217. Franz Schubert - Symphony no. 5 (1816)


















Recording

Title: Symphonien nos. 5 & 9
Performers: Bavarian Radio Symphony Orchestra
Director: Eugen Jochum
Year: 1957
Length: 40 minutes

Review

This is the first Schubert symphony on the list and it is also a lovely one. Schubert by putting aside all instruments which make harsh sounds, from timpani to brass makes a whole work of delightful lightness.

It is easy to see Schubert as a continuation of Beethoven when it comes to symphonic music, but his bucolic strain is much stronger than that in Beethoven. This symphony is a complete delight particularly the two first movements.

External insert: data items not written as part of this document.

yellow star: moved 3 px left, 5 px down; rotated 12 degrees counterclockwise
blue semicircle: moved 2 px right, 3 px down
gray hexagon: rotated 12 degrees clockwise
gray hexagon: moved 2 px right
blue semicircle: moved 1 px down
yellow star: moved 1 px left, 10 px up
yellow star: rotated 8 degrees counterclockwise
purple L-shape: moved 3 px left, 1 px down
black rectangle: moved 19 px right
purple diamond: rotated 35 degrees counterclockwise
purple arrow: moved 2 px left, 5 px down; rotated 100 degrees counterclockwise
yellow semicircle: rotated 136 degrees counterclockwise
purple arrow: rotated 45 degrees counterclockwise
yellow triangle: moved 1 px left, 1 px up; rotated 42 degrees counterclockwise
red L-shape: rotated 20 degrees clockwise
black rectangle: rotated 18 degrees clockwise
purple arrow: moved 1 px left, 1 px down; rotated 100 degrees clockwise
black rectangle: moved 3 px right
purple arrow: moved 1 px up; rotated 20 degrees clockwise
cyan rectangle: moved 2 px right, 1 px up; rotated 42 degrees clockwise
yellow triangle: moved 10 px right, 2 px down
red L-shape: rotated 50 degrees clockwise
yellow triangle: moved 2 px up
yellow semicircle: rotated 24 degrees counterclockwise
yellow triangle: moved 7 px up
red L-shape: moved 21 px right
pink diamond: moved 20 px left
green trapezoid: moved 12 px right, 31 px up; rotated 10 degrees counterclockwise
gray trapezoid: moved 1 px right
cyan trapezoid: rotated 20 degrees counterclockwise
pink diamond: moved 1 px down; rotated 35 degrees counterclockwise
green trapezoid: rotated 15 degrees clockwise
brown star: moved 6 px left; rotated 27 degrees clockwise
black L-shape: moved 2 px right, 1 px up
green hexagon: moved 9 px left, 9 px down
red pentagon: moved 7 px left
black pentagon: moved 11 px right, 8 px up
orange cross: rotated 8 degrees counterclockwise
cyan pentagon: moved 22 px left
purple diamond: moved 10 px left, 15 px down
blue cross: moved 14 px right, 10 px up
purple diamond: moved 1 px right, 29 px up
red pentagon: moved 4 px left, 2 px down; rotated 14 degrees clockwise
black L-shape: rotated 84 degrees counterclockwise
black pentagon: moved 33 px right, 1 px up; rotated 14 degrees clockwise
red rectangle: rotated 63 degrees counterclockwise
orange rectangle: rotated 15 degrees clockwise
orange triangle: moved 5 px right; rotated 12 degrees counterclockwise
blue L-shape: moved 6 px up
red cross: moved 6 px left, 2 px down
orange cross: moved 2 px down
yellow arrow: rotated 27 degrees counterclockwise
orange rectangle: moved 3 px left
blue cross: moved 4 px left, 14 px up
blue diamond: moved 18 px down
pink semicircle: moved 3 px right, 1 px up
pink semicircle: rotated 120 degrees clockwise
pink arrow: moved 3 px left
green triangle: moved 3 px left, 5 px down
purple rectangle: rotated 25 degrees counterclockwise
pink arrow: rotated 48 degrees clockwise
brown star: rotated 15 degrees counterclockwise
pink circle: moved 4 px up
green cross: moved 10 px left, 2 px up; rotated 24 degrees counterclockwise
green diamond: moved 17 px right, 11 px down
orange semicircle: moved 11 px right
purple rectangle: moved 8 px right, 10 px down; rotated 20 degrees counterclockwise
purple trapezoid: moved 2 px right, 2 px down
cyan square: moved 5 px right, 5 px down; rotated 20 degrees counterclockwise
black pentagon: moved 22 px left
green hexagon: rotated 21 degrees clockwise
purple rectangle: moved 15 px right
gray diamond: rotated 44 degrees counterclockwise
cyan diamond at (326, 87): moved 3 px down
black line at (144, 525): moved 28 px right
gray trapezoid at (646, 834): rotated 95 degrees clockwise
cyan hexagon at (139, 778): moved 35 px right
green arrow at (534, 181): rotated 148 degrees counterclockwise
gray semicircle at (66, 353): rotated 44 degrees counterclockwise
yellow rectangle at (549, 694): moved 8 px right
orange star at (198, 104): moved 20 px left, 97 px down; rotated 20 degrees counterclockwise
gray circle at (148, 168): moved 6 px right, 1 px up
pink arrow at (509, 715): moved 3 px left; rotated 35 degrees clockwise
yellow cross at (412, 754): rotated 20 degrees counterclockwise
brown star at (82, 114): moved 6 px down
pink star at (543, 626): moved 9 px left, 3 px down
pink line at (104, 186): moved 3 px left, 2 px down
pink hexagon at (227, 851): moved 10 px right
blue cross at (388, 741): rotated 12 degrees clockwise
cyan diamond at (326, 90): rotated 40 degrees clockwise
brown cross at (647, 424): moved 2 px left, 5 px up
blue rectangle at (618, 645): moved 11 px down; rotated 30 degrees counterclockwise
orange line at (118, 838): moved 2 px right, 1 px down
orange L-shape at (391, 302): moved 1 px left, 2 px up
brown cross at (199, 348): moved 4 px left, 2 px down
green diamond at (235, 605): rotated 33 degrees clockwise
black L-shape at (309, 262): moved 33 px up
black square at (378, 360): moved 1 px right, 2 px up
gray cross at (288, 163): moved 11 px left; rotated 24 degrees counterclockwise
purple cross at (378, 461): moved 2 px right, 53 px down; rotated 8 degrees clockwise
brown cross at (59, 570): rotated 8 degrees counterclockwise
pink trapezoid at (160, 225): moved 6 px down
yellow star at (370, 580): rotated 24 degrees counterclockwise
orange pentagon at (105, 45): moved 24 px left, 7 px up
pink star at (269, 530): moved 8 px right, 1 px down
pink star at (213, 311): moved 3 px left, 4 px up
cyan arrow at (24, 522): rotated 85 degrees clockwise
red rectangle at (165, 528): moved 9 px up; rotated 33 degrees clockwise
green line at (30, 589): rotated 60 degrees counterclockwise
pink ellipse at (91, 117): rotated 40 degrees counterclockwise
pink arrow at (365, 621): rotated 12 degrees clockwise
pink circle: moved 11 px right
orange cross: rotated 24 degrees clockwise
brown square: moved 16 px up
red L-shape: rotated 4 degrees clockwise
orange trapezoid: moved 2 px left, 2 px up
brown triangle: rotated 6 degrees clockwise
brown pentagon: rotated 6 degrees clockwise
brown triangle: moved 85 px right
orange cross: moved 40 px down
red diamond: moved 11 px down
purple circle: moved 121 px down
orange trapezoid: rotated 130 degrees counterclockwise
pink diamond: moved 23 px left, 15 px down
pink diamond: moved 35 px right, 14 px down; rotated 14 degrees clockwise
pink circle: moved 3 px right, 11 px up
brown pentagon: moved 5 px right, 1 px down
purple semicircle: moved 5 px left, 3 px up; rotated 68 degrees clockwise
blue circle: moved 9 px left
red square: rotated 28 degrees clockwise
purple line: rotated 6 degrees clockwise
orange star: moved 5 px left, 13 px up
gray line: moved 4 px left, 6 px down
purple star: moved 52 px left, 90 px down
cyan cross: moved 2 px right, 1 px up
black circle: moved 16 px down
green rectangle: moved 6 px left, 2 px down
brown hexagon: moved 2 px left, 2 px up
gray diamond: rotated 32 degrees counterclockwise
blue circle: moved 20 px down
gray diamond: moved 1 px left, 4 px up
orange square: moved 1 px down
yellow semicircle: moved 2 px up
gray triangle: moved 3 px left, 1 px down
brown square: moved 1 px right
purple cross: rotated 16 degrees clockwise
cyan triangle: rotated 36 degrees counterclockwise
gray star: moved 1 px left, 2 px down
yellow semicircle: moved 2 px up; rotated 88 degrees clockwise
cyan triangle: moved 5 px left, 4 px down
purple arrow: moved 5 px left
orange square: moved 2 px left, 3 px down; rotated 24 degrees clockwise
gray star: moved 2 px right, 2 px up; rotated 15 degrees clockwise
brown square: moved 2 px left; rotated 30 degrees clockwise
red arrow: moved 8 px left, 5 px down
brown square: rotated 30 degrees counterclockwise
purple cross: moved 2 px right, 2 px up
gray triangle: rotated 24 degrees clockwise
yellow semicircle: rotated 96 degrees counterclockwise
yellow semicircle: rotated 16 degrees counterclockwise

The famous first movement is playful and catchy and the second is a long movement of immense melodic beauty. Slow and romantic without being maudlin, it invokes a sense of bucolic peace. And Schubert was only 19!

Final Grade

9/10

Trivia

From Wikipedia:

Scored for a pair of each woodwind instrument, except clarinet, along with two horns in B♭ and E♭ and strings, the instrumentation is light as clarinets, trumpets and timpani are not called for. The first movement is a slightly unusual sonata form since the recapitulation begins, as in the first movement of Mozart’s sonata facile, in the subdominant, not in the main key of the piece as is more usual.